Items listed in a dataset
........

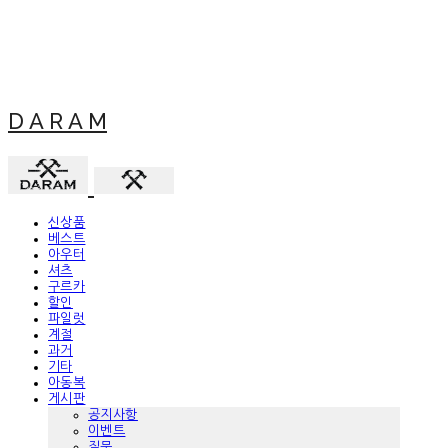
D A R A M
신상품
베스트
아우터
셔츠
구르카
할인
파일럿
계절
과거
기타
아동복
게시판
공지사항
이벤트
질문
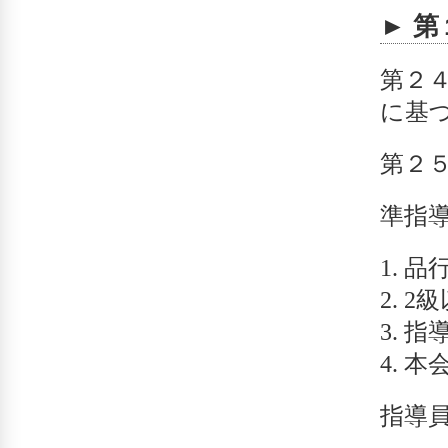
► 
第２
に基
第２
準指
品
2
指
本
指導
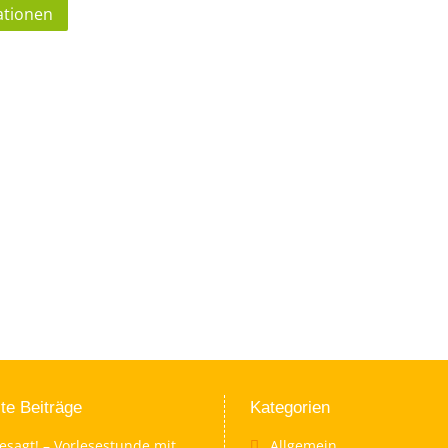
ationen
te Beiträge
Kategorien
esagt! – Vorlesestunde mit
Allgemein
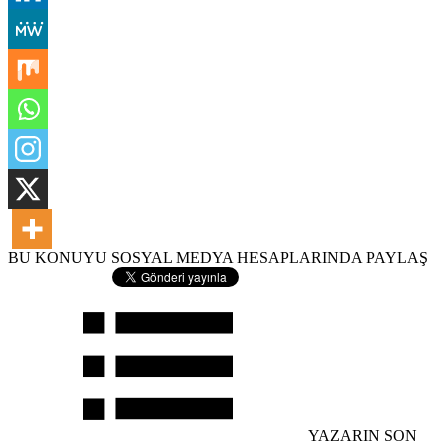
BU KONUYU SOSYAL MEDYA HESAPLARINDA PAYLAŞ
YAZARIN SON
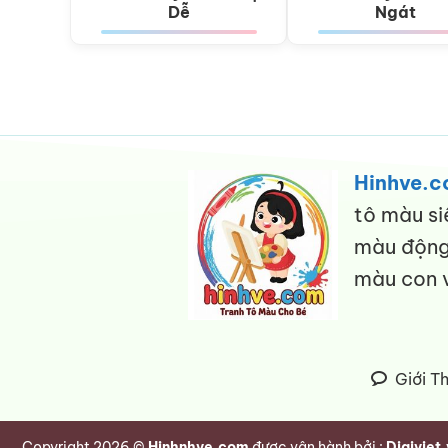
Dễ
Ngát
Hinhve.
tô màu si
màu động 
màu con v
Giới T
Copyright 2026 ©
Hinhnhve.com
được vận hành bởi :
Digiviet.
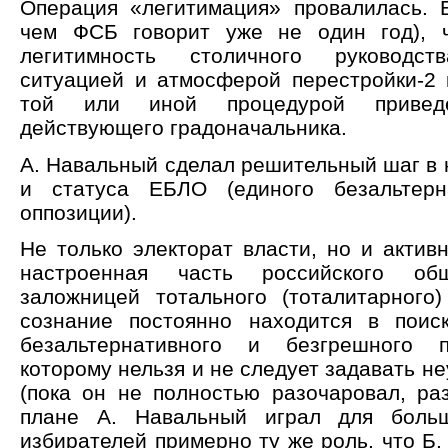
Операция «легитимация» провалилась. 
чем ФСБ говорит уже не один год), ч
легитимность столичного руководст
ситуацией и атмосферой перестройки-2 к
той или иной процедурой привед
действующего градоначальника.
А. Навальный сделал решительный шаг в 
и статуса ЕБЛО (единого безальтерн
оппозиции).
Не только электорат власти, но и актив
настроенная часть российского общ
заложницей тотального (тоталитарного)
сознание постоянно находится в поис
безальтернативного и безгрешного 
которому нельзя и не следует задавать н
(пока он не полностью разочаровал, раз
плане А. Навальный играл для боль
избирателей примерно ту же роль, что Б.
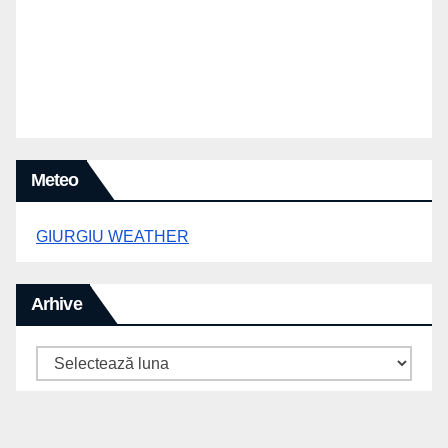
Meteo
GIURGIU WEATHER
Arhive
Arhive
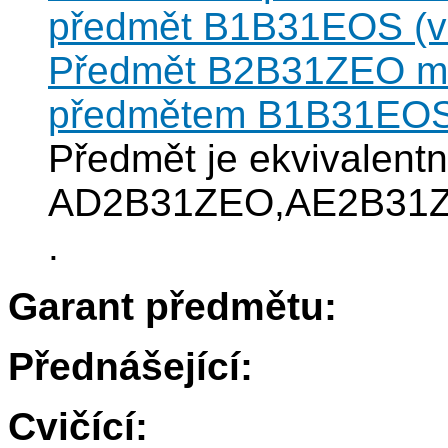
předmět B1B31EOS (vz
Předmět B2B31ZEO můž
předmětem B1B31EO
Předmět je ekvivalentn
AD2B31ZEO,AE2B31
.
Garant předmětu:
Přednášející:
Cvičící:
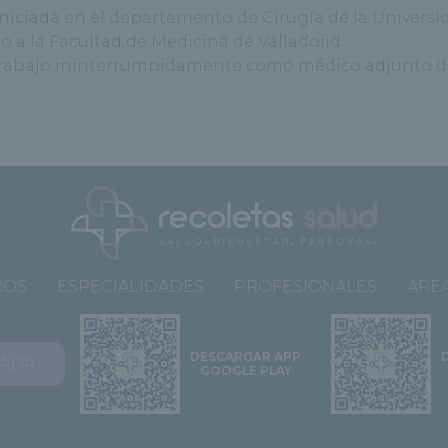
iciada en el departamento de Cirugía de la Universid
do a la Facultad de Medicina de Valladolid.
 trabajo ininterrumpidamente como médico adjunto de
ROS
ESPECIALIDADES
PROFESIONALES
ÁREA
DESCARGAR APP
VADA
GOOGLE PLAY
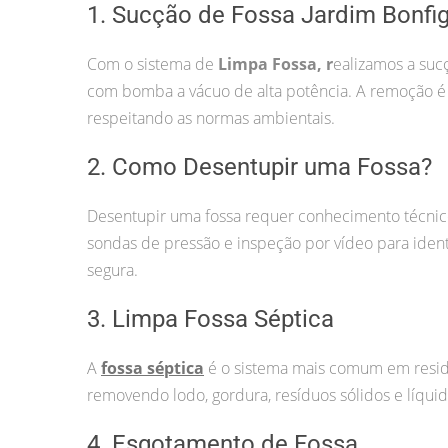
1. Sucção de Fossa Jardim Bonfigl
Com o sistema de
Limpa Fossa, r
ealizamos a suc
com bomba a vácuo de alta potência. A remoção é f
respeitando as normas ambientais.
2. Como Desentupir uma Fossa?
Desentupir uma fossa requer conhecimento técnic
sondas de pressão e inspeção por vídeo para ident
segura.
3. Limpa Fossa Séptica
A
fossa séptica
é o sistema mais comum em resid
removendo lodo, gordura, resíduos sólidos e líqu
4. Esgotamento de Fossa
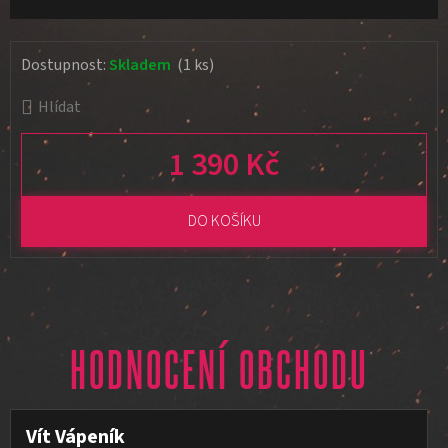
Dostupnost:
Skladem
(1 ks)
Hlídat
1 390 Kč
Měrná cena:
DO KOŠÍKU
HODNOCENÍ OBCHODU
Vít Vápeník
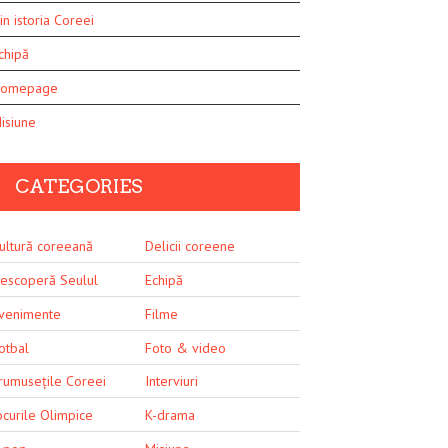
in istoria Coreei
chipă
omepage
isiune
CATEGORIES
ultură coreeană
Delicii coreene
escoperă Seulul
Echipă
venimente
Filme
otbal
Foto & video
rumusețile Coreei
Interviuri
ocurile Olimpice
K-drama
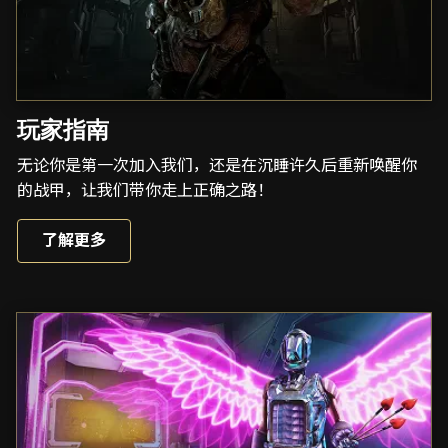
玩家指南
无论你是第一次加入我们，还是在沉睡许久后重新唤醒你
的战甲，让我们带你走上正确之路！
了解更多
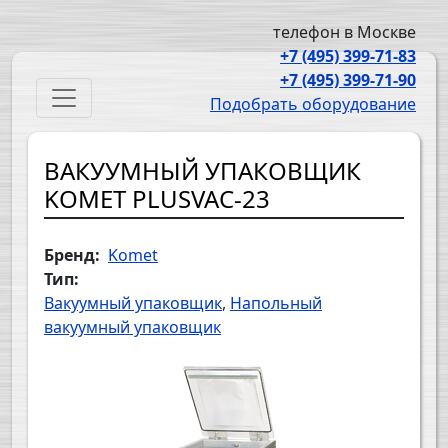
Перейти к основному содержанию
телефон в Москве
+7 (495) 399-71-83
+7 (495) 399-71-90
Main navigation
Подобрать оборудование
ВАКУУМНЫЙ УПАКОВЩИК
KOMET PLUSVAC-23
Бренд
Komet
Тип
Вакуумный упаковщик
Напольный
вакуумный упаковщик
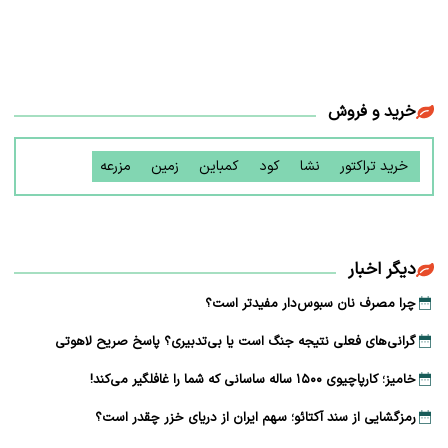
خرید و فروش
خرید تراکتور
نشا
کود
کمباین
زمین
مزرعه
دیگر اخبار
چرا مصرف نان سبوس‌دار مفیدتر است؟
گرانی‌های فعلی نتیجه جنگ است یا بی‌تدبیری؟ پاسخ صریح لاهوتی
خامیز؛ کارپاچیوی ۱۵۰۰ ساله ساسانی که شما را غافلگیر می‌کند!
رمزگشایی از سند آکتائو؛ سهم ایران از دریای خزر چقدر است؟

........

The expected output is every entry above, retyped exactly, with the pictures removed.

### Task response
D A R A M
신상품
베스트
아우터
셔츠
구르카
할인
파일럿
계절
과거
기타
아동복
게시판
공지사항
이벤트
질문
► 
第２
に基
第２
準指
品
2
指
本
指導
ationen
te Beiträge
Kategorien
esagt! – Vorlesestunde mit
Allgemein
BU KONUYU SOSYAL MEDYA HESAPLARINDA PAYLAŞ
YAZARIN SON
Dễ
Ngát
Hinhve.
tô màu si
màu động 
màu con v
Giới T
Copyright 2026 ©
Hinhnhve.com
được vận hành bởi :
Digiviet.
Операция «легитимация» провалилась. 
чем ФСБ говорит уже не один год), ч
легитимность столичного руководст
ситуацией и атмосферой перестройки-2 к
той или иной процедурой привед
действующего градоначальника.
А. Навальный сделал решительный шаг в 
и статуса ЕБЛО (единого безальтерн
оппозиции).
Не только электорат власти, но и актив
настроенная часть российского общ
заложницей тотального (тоталитарного)
сознание постоянно находится в поис
безальтернативного и безгрешного 
которому нельзя и не следует задавать н
(пока он не полностью разочаровал, раз
плане А. Навальный играл для боль
избирателей примерно ту же роль, что Б.
Meteo
GIURGIU WEATHER
Arhive
Arhive
předmět B1B31EOS (vz
Předmět B2B31ZEO můž
předmětem B1B31EO
Předmět je ekvivalentn
AD2B31ZEO,AE2B31
.
Garant předmětu:
Přednášející:
Cvičící:
iciada en el departamento de Cirugía de la Universid
do a la Facultad de Medicina de Valladolid.
 trabajo ininterrumpidamente como médico adjunto de
ROS
ESPECIALIDADES
PROFESIONALES
ÁREA
DESCARGAR APP
VADA
GOOGLE PLAY
1. Sucção de Fossa Jardim Bonfigl
Com o sistema de
Limpa Fossa, r
ealizamos a suc
com bomba a vácuo de alta potência. A remoção é f
respeitando as normas ambientais.
2. Como Desentupir uma Fossa?
Desentupir uma fossa requer conhecimento técnic
sondas de pressão e inspeção por vídeo para ident
segura.
3. Limpa Fossa Séptica
A
fossa séptica
é o sistema mais comum em resid
removendo lodo, gordura, resíduos sólidos e líqu
4. Esgotamento de Fossa
Dostupnost:
Skladem
(1 ks)
Hlídat
1 390 Kč
Měrná cena:
DO KOŠÍKU
HODNOCENÍ OBCHODU
Vít Vápeník
in istoria Coreei
chipă
omepage
isiune
CATEGORIES
ultură coreeană
Delicii coreene
escoperă Seulul
Echipă
venimente
Filme
otbal
Foto & video
rumusețile Coreei
Interviuri
ocurile Olimpice
K-drama
玩家指南
无论你是第一次加入我们，还是在沉睡许久后重新唤醒你
的战甲，让我们带你走上正确之路！
了解更多
Перейти к основному содержанию
телефон в Москве
+7 (495) 399-71-83
+7 (495) 399-71-90
Main navigation
Подобрать оборудование
ВАКУУМНЫЙ УПАКОВЩИК
KOMET PLUSVAC-23
Бренд
Komet
Тип
Вакуумный упаковщик
Напольный
вакуумный упаковщик
خرید و فروش
خرید تراکتور
نشا
کود
کمباین
زمین
مزرعه
دیگر اخبار
چرا مصرف نان سبوس‌دار مفیدتر است؟
گرانی‌های فعلی نتیجه جنگ است یا بی‌تدبیری؟ پاسخ صریح لاهوتی
خامیز؛ کارپاچیوی ۱۵۰۰ ساله ساسانی که شما را غافلگیر می‌کند!
رمزگشایی از سند آکتائو؛ سهم ایران از دریای خزر چقدر است؟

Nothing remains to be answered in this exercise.